Peter Kyberd

Visiting Professor, University College London
  • United Kingdom

About Peter Kyberd

Peter Kyberd has worked on the application of engineering to orthopaedics, especially prosthetic limbs.  He aims to create solutions that are practical and affordable.  He is interested in understanding how we can control prosthetic arms better with a lower cognitive burden, and he wonders just how much feedback to the user will make this easier, and how much it makes the job more complex and unacceptable.

 Peter Kyberd has a BSc from Durham University.  He received his MSc and Ph.D. from Southampton University, UK.  He studied the control of a multifunction prosthetic hand, and included creating the first ever microprocessor controlled prosthetic limb to be worn by a user in the field.  

 Throughout the 1990s, he worked at the Oxford Orthopaedic Engineering Centre, (Oxford University) where he was part of a verity of orthopaedic projects including two projects funded by the European Union, investigating aspects of the design and control of prosthetic arms.  The team fitted the first prosthetic limb to be controlled by a local area network, which was then clinically applied in 1998.  The successor to this design continues to be in use today.   Other projects included measuring micromovement of hip and knee arthroplasties using stereo photogrammetry, the healing of fractures, study of distraction osteogenesis and the recovery from Anterior Cruciate Ligament rupture. 

 From 2000, he was a Lecturer at the Cybernetics Department of Reading University in the U.K. where he was part of a team that performed the first implant of a bi-directional nerve sensor on a healthy human being.

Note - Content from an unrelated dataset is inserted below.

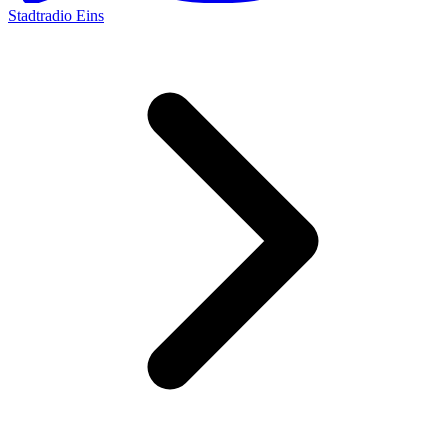
Stadtradio Eins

 In 2003, he took up a prestigious Canada Research Chair in Rehabilitation Cybernetics at the Institute of Biomedical Engineering, University of New Brunswick, Canada, one of the top centres for prosthetics research in north America.  There he conducted research in the clinical application of intelligent prosthetic arms and was part of the Upper Limb Prosthetics Outcome Measures Group, promoting the use of validated and standardised tools of prosthetic assessment. 

 In 2015 he returned to the UK and has headed schools in Greenwich, Portsmouth and Derby Universities. 

 He has chaired seven international conferences on the clinical application of upper limb prostheses.  He was a bicentenary lecturer at the Royal Institution in London.

 His PhD hand is currently on display in the Science Museum, Engineers Gallery.